TESTO DI PARTENZA
La globalizzazione dei prodotti culturali, con tutto ciò che porta di positivo, ovvero una feconda ibridazione, e di negativo, ovvero una standardizzazione di storie e stili visivi, «genera mostri», per dirla con le parole della famosa incisione di Francisco Goya. In questo caso i mostri sono quelli di un manga atipico, più affine del solito ai toni e agli immaginari del fumetto occidentale.

Scritto e disegnato in modo molto interessante in un bianco e nero espressivamente netto, Girl from the Other Side, ha un sottotitolo altrettanto significante: Siùil-a-Run (“Torna da me”) è infatti il titolo evocativo di una canzone irlandese di fine Seicento, un’invocazione di una ragazza disperata all’amato, andato in guerra in Francia, per farlo tornare da lei. Bastano titolo e sottotitolo a dichiarare la vocazione di questo manga a vivere in equilibrio tra mondi diversi, oscillando tra atmosfere e riferimenti culturali sia di matrice orientale che occidentale.

DATI DA ELABORARE

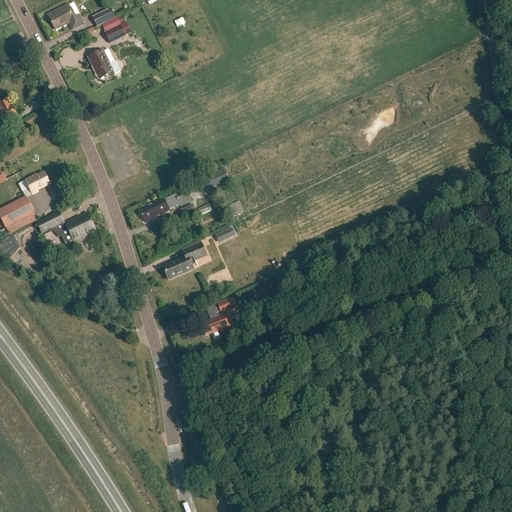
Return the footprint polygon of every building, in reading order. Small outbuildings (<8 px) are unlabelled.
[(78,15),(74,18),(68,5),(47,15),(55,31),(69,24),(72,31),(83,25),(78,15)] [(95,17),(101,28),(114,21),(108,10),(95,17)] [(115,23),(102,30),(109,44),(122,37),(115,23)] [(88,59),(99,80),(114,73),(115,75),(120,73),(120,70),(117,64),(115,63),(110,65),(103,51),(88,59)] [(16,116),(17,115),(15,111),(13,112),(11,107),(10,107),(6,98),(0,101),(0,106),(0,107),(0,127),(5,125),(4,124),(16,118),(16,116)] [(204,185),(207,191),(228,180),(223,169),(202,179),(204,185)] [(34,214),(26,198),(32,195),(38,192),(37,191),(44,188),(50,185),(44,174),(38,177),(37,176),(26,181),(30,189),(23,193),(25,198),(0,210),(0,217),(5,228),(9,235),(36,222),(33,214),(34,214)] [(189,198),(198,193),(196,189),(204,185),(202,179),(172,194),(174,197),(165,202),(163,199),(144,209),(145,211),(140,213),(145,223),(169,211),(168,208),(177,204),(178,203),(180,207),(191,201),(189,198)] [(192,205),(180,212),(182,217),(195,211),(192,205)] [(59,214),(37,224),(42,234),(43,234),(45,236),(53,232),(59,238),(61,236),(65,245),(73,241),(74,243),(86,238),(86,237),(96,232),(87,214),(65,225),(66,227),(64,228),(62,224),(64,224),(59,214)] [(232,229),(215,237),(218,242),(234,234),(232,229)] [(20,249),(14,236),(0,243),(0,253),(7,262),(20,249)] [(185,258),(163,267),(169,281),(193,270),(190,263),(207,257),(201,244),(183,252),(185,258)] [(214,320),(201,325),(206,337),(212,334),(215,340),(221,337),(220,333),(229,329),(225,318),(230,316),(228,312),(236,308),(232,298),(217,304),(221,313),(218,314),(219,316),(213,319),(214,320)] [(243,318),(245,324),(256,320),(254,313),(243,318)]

...

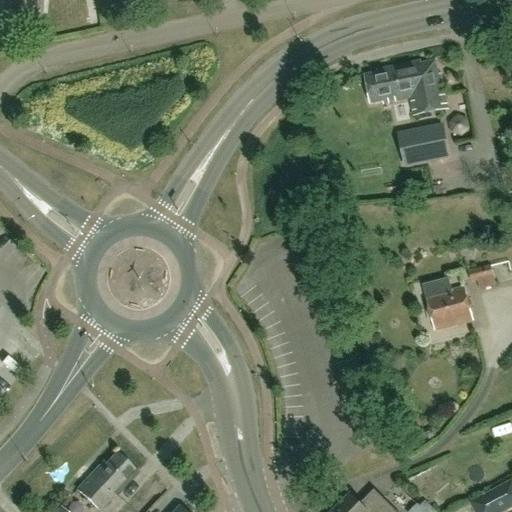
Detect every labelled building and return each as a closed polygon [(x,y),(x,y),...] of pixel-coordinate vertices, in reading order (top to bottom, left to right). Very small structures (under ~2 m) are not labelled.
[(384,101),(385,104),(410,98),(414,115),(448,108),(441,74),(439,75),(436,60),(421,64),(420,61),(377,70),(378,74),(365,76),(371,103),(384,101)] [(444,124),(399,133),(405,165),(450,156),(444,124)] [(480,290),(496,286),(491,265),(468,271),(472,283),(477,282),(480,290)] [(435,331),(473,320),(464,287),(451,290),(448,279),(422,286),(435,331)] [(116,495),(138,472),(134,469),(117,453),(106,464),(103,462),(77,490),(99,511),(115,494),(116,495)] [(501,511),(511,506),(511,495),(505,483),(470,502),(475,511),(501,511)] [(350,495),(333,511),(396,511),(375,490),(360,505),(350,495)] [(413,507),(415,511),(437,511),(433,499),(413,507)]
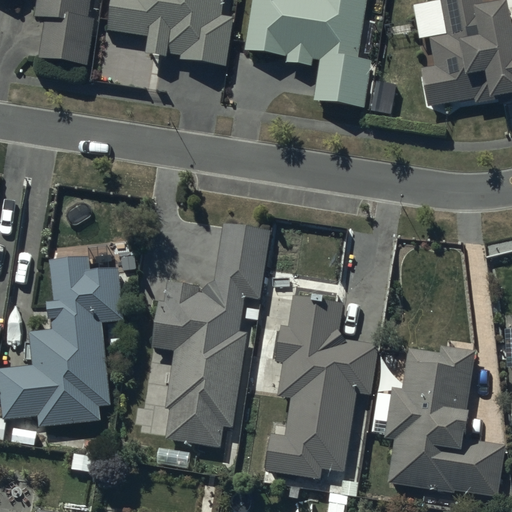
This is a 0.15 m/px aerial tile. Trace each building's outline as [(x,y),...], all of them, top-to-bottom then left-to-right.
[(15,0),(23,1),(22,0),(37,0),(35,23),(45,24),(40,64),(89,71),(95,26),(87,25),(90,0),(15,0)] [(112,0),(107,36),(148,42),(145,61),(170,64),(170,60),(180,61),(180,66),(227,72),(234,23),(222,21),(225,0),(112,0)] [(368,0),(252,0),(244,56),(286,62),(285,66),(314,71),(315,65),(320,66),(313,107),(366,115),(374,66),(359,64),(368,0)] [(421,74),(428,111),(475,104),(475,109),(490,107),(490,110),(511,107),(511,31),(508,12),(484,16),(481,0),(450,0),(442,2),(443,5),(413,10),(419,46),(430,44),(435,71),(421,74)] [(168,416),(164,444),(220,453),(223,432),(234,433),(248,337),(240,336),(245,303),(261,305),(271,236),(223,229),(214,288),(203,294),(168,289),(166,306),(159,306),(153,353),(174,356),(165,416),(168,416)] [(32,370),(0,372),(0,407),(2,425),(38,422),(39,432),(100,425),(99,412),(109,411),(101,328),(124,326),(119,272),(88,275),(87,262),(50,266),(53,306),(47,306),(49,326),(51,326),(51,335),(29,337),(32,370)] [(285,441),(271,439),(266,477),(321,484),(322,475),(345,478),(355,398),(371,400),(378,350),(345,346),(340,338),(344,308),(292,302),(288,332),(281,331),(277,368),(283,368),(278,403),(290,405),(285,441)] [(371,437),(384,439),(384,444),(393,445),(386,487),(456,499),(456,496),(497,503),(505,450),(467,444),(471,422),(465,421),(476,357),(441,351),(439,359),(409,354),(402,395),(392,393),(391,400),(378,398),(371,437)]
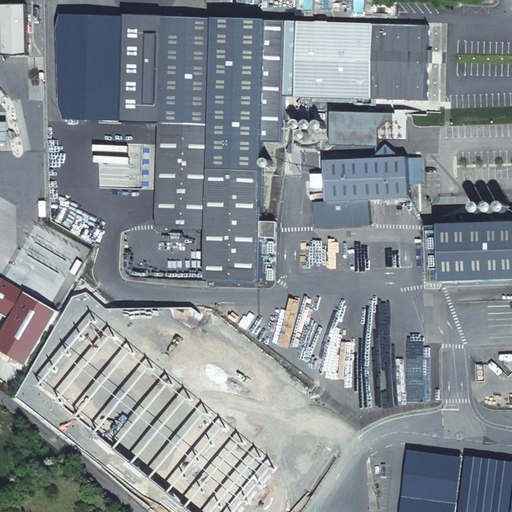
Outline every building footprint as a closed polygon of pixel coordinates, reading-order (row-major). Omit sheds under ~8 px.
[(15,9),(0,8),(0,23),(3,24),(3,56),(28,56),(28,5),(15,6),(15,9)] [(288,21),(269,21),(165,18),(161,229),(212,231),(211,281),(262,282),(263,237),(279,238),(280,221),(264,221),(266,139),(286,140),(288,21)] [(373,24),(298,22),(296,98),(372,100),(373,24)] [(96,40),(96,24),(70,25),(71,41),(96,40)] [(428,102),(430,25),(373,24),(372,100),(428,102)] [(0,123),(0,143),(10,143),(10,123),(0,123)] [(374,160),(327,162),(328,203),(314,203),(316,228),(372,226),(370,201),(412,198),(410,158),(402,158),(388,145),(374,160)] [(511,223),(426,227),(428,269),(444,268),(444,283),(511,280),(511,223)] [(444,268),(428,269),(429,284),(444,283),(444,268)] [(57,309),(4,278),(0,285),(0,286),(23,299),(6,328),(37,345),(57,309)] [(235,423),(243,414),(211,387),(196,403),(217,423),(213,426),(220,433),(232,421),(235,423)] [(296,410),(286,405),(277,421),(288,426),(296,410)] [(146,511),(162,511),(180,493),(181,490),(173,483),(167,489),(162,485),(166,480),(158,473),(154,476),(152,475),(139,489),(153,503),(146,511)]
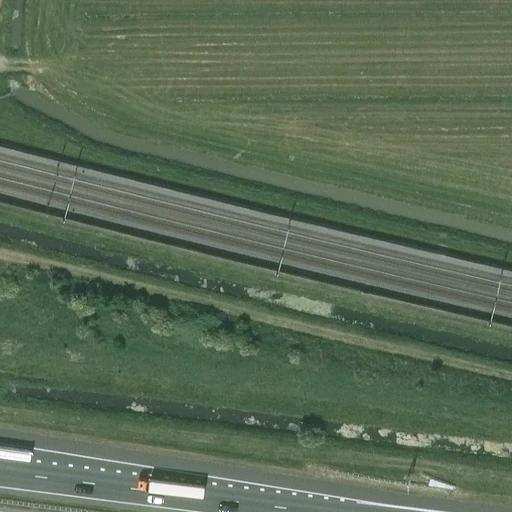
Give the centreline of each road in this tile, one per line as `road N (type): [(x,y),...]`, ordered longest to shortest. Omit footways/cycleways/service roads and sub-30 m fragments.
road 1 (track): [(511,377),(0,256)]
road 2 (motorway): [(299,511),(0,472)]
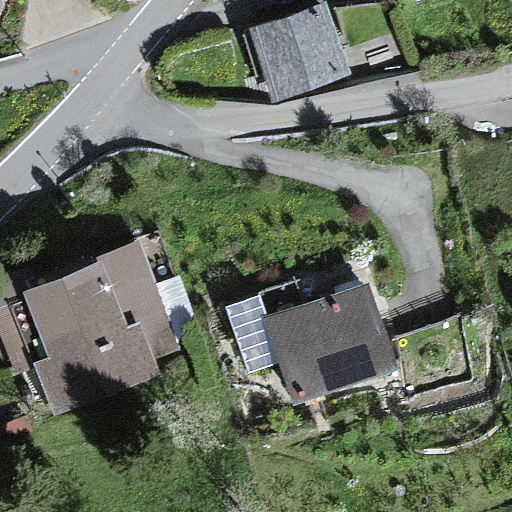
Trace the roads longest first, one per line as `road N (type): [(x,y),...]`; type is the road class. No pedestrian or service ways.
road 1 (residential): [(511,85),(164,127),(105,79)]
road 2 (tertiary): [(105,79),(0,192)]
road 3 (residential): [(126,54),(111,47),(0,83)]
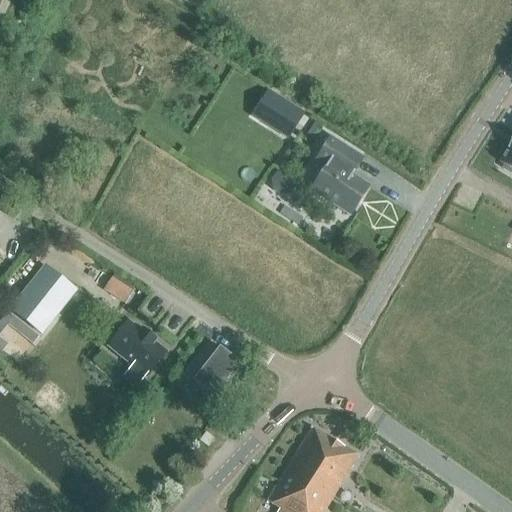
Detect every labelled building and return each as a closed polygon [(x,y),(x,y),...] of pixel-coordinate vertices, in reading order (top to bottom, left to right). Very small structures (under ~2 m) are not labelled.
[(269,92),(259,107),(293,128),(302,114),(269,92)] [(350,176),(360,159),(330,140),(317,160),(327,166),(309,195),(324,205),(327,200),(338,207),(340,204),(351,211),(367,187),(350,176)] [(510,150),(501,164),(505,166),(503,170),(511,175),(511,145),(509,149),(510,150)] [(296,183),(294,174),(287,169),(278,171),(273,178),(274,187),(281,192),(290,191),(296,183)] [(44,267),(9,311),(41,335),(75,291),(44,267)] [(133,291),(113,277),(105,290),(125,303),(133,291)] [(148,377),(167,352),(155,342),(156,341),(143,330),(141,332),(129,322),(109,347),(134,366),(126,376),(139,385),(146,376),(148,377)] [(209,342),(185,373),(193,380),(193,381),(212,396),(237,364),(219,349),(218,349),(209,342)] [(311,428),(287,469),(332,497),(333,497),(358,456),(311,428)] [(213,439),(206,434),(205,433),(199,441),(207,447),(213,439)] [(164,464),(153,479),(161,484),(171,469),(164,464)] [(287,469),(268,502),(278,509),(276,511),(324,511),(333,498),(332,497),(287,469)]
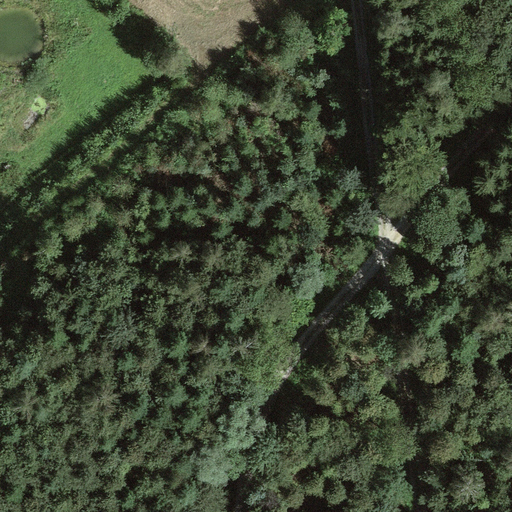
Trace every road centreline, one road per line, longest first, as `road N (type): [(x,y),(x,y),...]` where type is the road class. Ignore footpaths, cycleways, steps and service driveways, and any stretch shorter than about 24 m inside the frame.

==

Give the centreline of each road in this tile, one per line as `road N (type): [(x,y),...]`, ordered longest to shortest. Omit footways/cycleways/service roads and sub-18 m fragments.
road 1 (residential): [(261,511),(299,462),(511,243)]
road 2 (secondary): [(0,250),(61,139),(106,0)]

CONSEGNE
1. Ricopia per intero il testo di partenza, parola per parola e senza modifiche.
2. Ripeti tali e quali le righe dei record che partono da quella con "sub-18 m fragments." e arrivano fino a quella con "road 2 (secondary): [(0,250),(61,139),(106,0)]", estremi compresi.

SOLUZIONI DELL'ESERCIZIO
1.
La globalizzazione dei prodotti culturali, con tutto ciò che porta di positivo, ovvero una feconda ibridazione, e di negativo, ovvero una standardizzazione di storie e stili visivi, «genera mostri», per dirla con le parole della famosa incisione di Francisco Goya. In questo caso i mostri sono quelli di un manga atipico, più affine del solito ai toni e agli immaginari del fumetto occidentale.

Scritto e disegnato in modo molto interessante in un bianco e nero espressivamente netto, Girl from the Other Side, ha un sottotitolo altrettanto significante: Siùil-a-Run (“Torna da me”) è infatti il titolo evocativo di una canzone irlandese di fine Seicento, un’invocazione di una ragazza disperata all’amato, andato in guerra in Francia, per farlo tornare da lei. Bastano titolo e sottotitolo a dichiarare la vocazione di questo manga a vivere in equilibrio tra mondi diversi, oscillando tra atmosfere e riferimenti culturali sia di matrice orientale che occidentale.

2.
Give the centreline of each road in this tile, one per line as `road N (type): [(x,y),...]`, ordered longest to shortest. Omit footways/cycleways/service roads and sub-18 m fragments.
road 1 (residential): [(261,511),(299,462),(511,243)]
road 2 (secondary): [(0,250),(61,139),(106,0)]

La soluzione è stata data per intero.